石山合戦ー⑲:三木城の日干し――石山炎上
血と涙に彩られた播磨
その結果、尼子勢は孤立。勝久はついに自刃した。尼子再興を夢見て戦い続けた山中鹿之助は幾度敗れても主家復興を諦めなかった。上月城の戦いで孤立し、勝久が自刃した後も、なお奮戦を続けた。
だが、捕らえられた鹿之助は備中・合の橋にて護送の途上、ついに殺された。水中に沈められたとも、斬首されたとも伝わるが、いずれにせよ悲壮な最期であった。彼もまた、だし殿と同じく「己が信じる忠義」を手放さず、命を賭して主家に殉じたのである。

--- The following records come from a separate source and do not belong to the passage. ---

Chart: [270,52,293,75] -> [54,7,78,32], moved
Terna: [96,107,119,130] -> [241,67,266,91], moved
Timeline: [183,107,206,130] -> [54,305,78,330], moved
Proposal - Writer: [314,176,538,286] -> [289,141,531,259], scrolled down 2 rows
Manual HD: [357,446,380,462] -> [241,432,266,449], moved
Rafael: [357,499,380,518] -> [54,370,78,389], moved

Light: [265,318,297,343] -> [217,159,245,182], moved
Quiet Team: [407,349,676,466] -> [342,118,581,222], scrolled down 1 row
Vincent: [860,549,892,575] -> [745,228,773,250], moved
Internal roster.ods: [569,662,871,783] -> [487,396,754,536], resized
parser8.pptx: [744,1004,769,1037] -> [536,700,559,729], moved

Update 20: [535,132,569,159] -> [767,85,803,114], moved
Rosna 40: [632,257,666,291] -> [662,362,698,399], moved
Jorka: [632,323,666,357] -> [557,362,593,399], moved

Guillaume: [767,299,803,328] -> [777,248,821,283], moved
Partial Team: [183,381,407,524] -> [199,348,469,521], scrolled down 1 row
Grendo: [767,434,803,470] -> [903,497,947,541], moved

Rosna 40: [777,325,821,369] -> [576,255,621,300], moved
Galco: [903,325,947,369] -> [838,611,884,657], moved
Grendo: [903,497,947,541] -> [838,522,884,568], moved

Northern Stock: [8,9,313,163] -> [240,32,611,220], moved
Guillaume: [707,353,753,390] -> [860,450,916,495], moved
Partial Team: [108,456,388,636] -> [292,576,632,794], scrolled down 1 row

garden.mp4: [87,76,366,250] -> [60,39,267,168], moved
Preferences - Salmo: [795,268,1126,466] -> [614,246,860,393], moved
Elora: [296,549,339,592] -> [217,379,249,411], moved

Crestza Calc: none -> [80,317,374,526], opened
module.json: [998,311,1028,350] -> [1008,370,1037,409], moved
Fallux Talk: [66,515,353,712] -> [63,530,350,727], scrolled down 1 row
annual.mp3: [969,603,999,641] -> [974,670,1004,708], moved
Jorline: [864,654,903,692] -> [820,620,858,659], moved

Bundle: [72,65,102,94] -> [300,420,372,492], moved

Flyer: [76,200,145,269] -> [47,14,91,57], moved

女は夫に、男は主家に――忠義のかたちこそ違えど、その結末は同じ死であった。私はふと、これが戦国という時代の本質なのかと思う。忠義とは、救いではなく縛りであったのではないか、と。この時代に生きた者の宿命か、人はその縛りの中にこそ己の誇りを見いだす。だし殿も、鹿之助も、滅びゆく我が身を承知で己の道を選んだ。
ただ、だし殿が家族や家臣を見捨てて逃げた村重などのために、命を捧げることをも厭わなかった理由は私にはさっぱり分からぬ。武家の妻の在り方と言われようが、あんな男に忠義は立てられぬ。私なら生き延びて村重の首を刎ねてから、あの世に逝くものを、と思えてならぬ。まあ、夫婦のことなど他人には分からぬから、あの夫婦にはあの夫婦なりの在り方があったのやもしれぬ。
一方、秀吉は三木城を徹底して囲み、兵糧攻めに出た。これが後に語り草となる「三木の干殺し」である。籠城戦は2年に及び、兵糧の道を絶ち、城を包囲し、外からの一切の救援を断ったゆえ、城内は地獄と化した。飢えに苦しむ者が続出し、草木は食われ尽くされ、鼠や蛇にまで手を伸ばし、それも尽きれば人が人の死骸を食う事態に至ったと伝わる。母が子を殺め、その肉を口にしたという話を聞いたとき、私は身の毛もよだつ思いであった。極限の飢えは、人を鬼に変えるのであろう。
城下の民もまた地獄であった。戦場となった村々は戦火に焼かれ、田畑を失い、農民は家を追われ、町人は財を失い、皆が命からがら逃げ惑った。戦の渦に巻き込まれるは常に弱き民。いつの世も変わらない。
やがて、長治は観念した。自らの命と、弟・友之、叔父・賀相の命を犠牲にし、他の者の助命を嘆願したのである。秀吉はこれを受け入れ、酒を贈ったという。長治は家族や家臣と盃を交わし、皆そろって自害した。潔くも悲しい結末であった。これが信長なら、敵に酒など与えず、皆殺しにしたかも知れぬ。そこに秀吉の計算高い温情が見える。
こうして天正8年5月5日、三木は陥ち、尼子再興の夢は潰えた。血と涙にまみれた末に、勝利の果実を掴んだのは、結局は秀吉ただ一人であった。いやはや、あやつの抜け目のなさよ。だがその背後に、どれほどの血と涙が流れたか。それを忘れてはなるまい。
かくして、秀吉はようやく長浜へ戻ることが許された。戦功の褒美として、信長は「四十石」と呼ばれる名高き茶壺を授けた。茶器ひとつに国替えにも匹敵するほどの価値を帯びるのだから、この世はつくづく無情なものよ。
その頃、石山本願寺に残った教如は、なおも抗していた。だが和平の気配が漂い始めると、反信長勢力の主軸であった毛利が守勢に転じ、本願寺への援助に消極的となった。補給の道も途絶えると、勝ち目はほとんど見えぬ状況となる。
籠城を続ければ数万の門徒が飢えて死ぬ、三木城の二の舞になるのは目に見えていた。やがて教如はついに膝を屈し、父・顕如に従い、信長に赦免を乞う書状を差し出した。
信長は「明け渡せば追撃はせぬ」と応じ、天正8年8月2日、ついに石山は開城された。長きにわたる争いはようやく終息を迎えた。だが、その日のうちに堂宇は炎に包まれた。松明の火が飛び移ったとも、悔しさに耐えかねた教如の一派が放火したとも伝わるが、真は定かではない。
三日三晩燃え続け、荘厳を誇った伽藍は灰燼と化した。のちにその地に秀吉の大坂城が築かれるのは、皮肉な歴史の巡り合わせであるとしか言いようもない。